Reply to thread

We will make our kids pay for luxuries, unless it's birthday or Christmas, but we always allowed a certain amount per year for shoes and clothes. It was enough for necessities. We allowed one pair of shoes, chosen for school wear. Where possible we would make sure those shoes were dual purpose - sneakers were permitted for everyday wear, as long as they were completely black. Sometimes that meant colouring in the white or coloured bits with a black felt pen.

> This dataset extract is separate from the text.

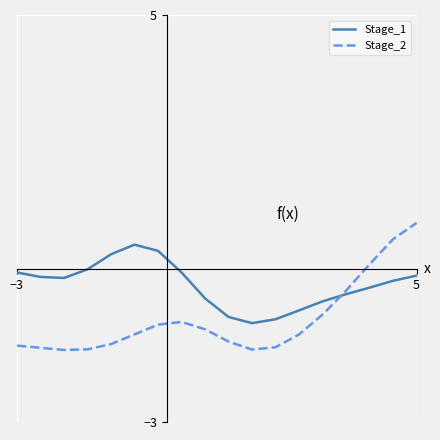

Which series has the widest spread of values?

Stage_2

easy child 2/difficult child 2 has a favourite pair of shoes - they used to be her sister's old tap shoes. We took the taps off, painted the shoes black and she wore them to school for years until school finished. Now she wears those shoes to work. She also has a pair of sneakers which she can wear to work, but the old tap shoes feel best for her. She DOES have dressy shoes which she bought herself - they are fabulous but impractical - but she has been wearing this same pair of shoes for at least six years. Every so often we glue new soles on.

We noticed a couple of days ago that the side is breaking out of these shoes - they have finally worn too much. It will cost almost A$100 to get another pair, but I think that will be worth it. We have an old pair of boy's tap shoes we might swap with a dance teacher, for an old pair of girl's tap shoes (without the taps). Should be a fair exchange...

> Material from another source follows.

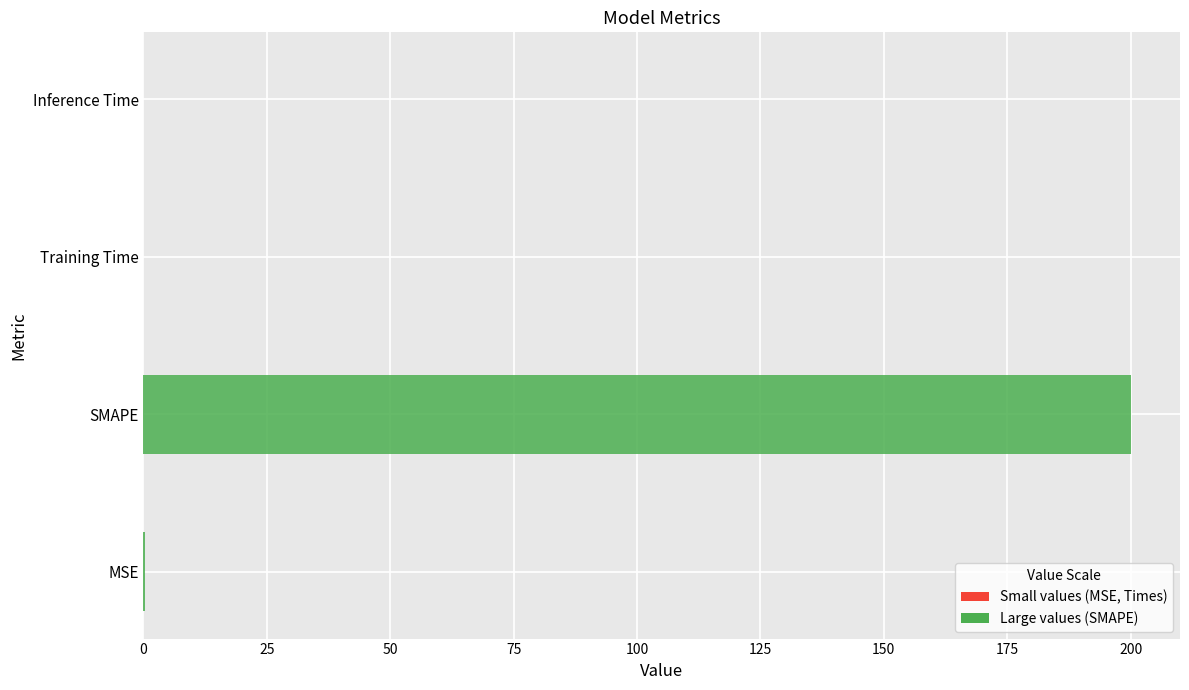

What is the change in value from SMAPE to Training Time?

-200.0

Perhaps it's having a household full of Aspies & Aspie-like mentality, but we managed to get by with the practical basics. The girls would want a small amount of "pretty stuff" but I could count on them to not wear out their clothes too fast; while the boys needed clothes patched and STILL needed new clothes more often than the girls, purely from wear. difficult child 1's school uniform was grey flannel trousers (very impractical for six year old boys) and I remember he would come home from school on the first day of having worn his new trousers, and he had worn through the knees already. I sewed on grey vinyl patches, then later more vinyl patches, until the fabric was so badly worn it would take no more patches.

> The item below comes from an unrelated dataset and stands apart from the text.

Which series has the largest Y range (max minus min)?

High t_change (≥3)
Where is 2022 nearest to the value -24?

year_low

difficult child 3 would chew his shirts and pull off buttons so I sewed tape inside the shirt and attached the buttons to that. I even reinforced his pockets with tape sewn on the inside of the shirt.


We lived for the op-shop. I don't think our budget would have survived their childhood if it hadn't been for the wonderful world of Second Hand.


The trouble with making my boys do chores for all the clothes they ruined - they would ruin clothes just doing the chores!